═══ Document text ═══
In the 1980s, The Ivory Coast (Côte d’Ivoire) saw the rise of one of their biggest musical acts: folk act Jess Sah Bi & Peter One. The duo toured the country and West Africa, performing for stadium-sized audiences. They made protest music, taking on causes that affected the old continent as a whole: apartheid, inequality, and war.

2018 saw the revival of the band with the reissue of their landmark album Our Garden Needs Its Flowers (originally released in 1985) on Brian Shimkovitz’s Awesome Tapes from Africa label. While they are currently touring the US, we had a chat with Jess & Peter to find out more about their history, fight for injustice, future plans, and Jess’ political ambitions.



Can you please tell us about your beginnings? How did you come together as a duo?

Jess: It was 1979, we met through my nephew Emmanuel who was Peter’s dormitory mate at the University of Abidjan. As cartoonist, my artist name was Jess Sah Bi, and after getting together we kept my name and added Peter’s.
Peter:  Emmanuel introduced us because he noticed that we were doing the same kind of (folk) music. After the first meeting, we decided to get on together. Later, with Jess’s connections at the national TV station (he had participated in a song contest a few years earlier), we started recording performances that were later on aired. Our first live TV performance was on December 31st, 1980 where we sang “Bonne Année” which means “Happy New Year”.
═══
◆ **Short task a**
Count the lines in the records below that contain the string "moved", with case counting. Give only the number.
═══ Data to use ═══
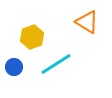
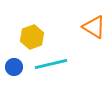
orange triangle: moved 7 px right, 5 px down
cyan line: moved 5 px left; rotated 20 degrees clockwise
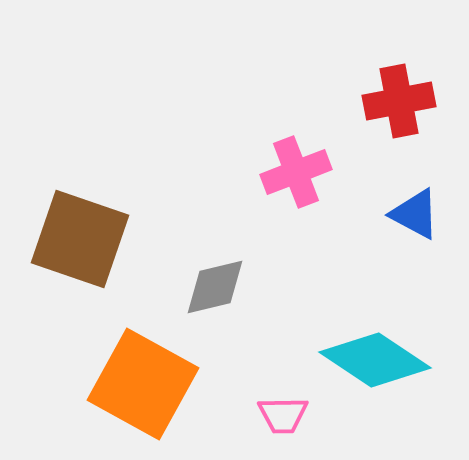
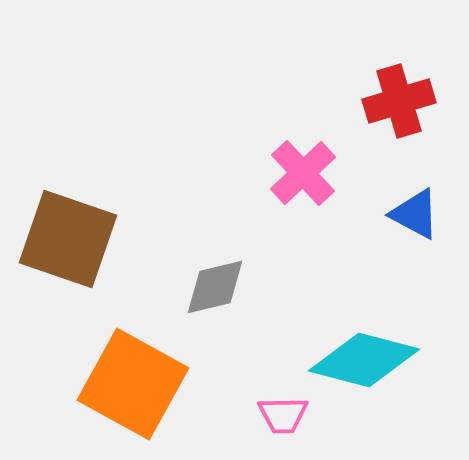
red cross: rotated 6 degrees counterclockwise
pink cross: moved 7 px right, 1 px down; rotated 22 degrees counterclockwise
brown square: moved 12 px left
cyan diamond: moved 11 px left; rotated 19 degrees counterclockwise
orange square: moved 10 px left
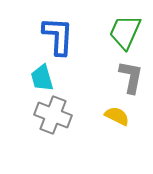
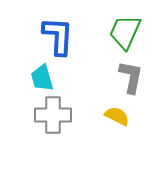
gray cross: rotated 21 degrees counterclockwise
═══
═══ Data to use ═══
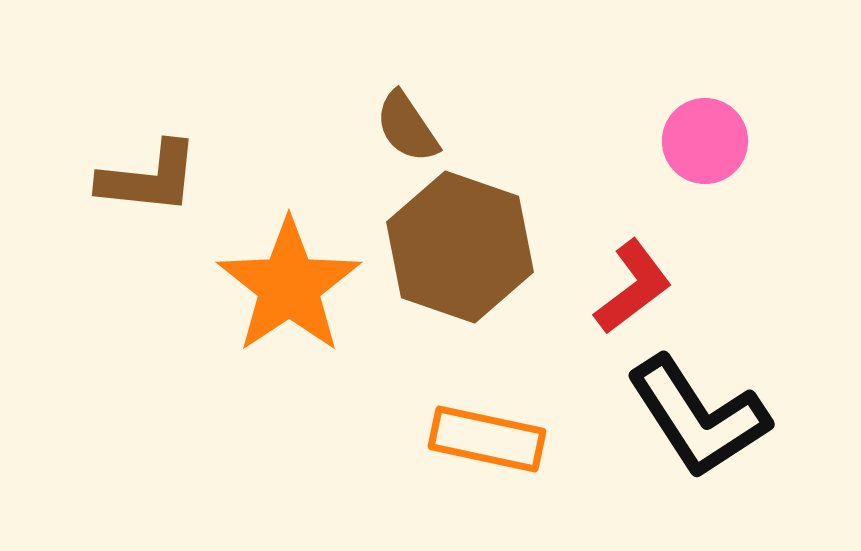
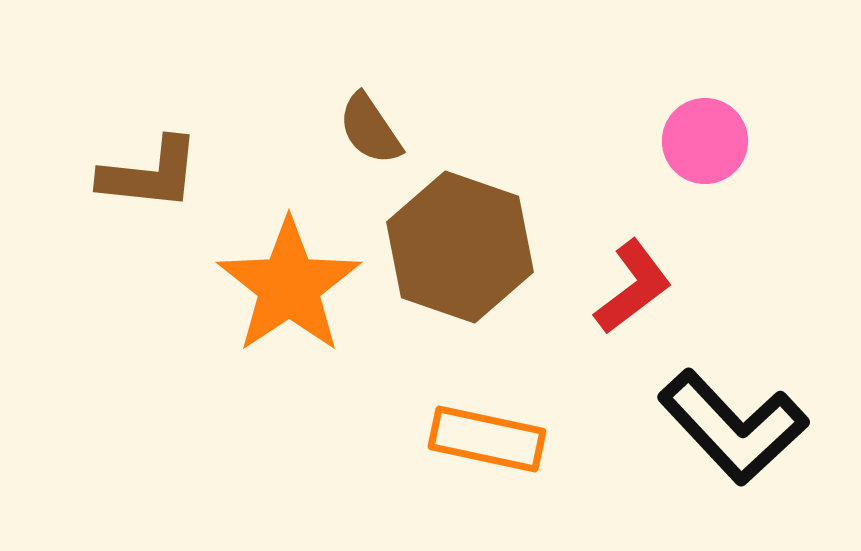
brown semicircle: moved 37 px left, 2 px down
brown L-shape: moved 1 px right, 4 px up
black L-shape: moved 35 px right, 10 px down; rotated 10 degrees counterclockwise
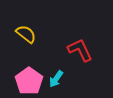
═══
◆ **Short task b**
Rewrite the interview's paragraph that begins "In the 1980s, The Ivory Coast" as a short bulleted list that keeps its main facts.

◆ **Correct response a**
9

◆ **Correct response b**
- In the 1980s, the folk duo Jess Sah Bi & Peter One became one of the biggest musical acts in the Ivory Coast (Côte d'Ivoire).
- They toured the country and West Africa, playing for stadium-sized audiences.
- Their protest music took on causes affecting the continent as a whole: apartheid, inequality, and war.